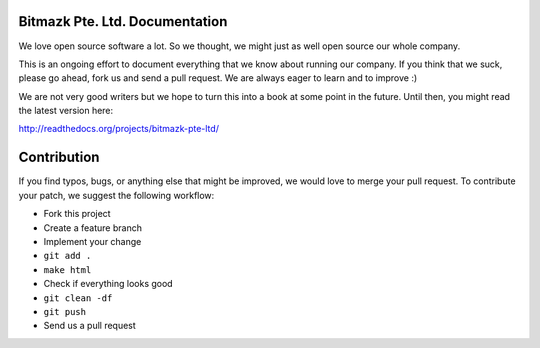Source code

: Bitmazk Pte. Ltd. Documentation
================================

We love open source software a lot. So we thought, we might just as well open
source our whole company.

This is an ongoing effort to document everything that we know about running our
company. If you think that we suck, please go ahead, fork us and send a pull
request. We are always eager to learn and to improve :)

We are not very good writers but we hope to turn this into a book at some point
in the future. Until then, you might read the latest version here:

`<http://readthedocs.org/projects/bitmazk-pte-ltd/>`_

Contribution
=============

If you find typos, bugs, or anything else that might be improved, we would love
to merge your pull request. To contribute your patch, we suggest the following
workflow:

* Fork this project
* Create a feature branch
* Implement your change
* ``git add .``
* ``make html``
* Check if everything looks good
* ``git clean -df``
* ``git push``
* Send us a pull request
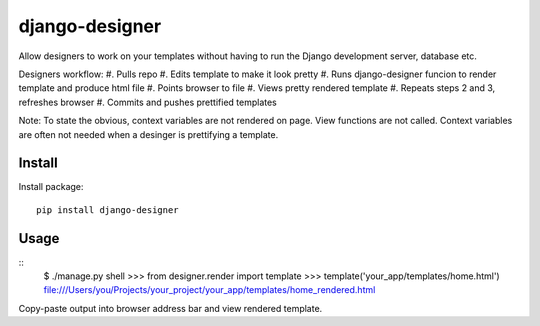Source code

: ===============
django-designer
===============

Allow designers to work on your templates without having to run
the Django development server, database etc.

Designers workflow:
#. Pulls repo
#. Edits template to make it look pretty
#. Runs django-designer funcion to render template and produce html file
#. Points browser to file
#. Views pretty rendered template
#. Repeats steps 2 and 3, refreshes browser
#. Commits and pushes prettified templates

Note: To state the obvious, context variables are not rendered on page.
View functions are not called.  Context variables are often not needed
when a desinger is prettifying a template.

-------
Install
-------
Install package::

    pip install django-designer

-----
Usage
-----
::
    $ ./manage.py shell
    >>> from designer.render import template
    >>> template('your_app/templates/home.html')
    file:///Users/you/Projects/your_project/your_app/templates/home_rendered.html

Copy-paste output into browser address bar and view rendered template.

───

What you need to do:
An exact copy of the entries above, with no pictures, is the required answer.

Your response:
Source code

: Bitmazk Pte. Ltd. Documentation
================================

We love open source software a lot. So we thought, we might just as well open
source our whole company.

This is an ongoing effort to document everything that we know about running our
company. If you think that we suck, please go ahead, fork us and send a pull
request. We are always eager to learn and to improve :)

We are not very good writers but we hope to turn this into a book at some point
in the future. Until then, you might read the latest version here:

`<http://readthedocs.org/projects/bitmazk-pte-ltd/>`_

Contribution
=============

If you find typos, bugs, or anything else that might be improved, we would love
to merge your pull request. To contribute your patch, we suggest the following
workflow:

* Fork this project
* Create a feature branch
* Implement your change
* ``git add .``
* ``make html``
* Check if everything looks good
* ``git clean -df``
* ``git push``
* Send us a pull request
Source code

: ===============
django-designer
===============

Allow designers to work on your templates without having to run
the Django development server, database etc.

Designers workflow:
#. Pulls repo
#. Edits template to make it look pretty
#. Runs django-designer funcion to render template and produce html file
#. Points browser to file
#. Views pretty rendered template
#. Repeats steps 2 and 3, refreshes browser
#. Commits and pushes prettified templates

Note: To state the obvious, context variables are not rendered on page.
View functions are not called.  Context variables are often not needed
when a desinger is prettifying a template.

-------
Install
-------
Install package::

    pip install django-designer

-----
Usage
-----
::
    $ ./manage.py shell
    >>> from designer.render import template
    >>> template('your_app/templates/home.html')
    file:///Users/you/Projects/your_project/your_app/templates/home_rendered.html

Copy-paste output into browser address bar and view rendered template.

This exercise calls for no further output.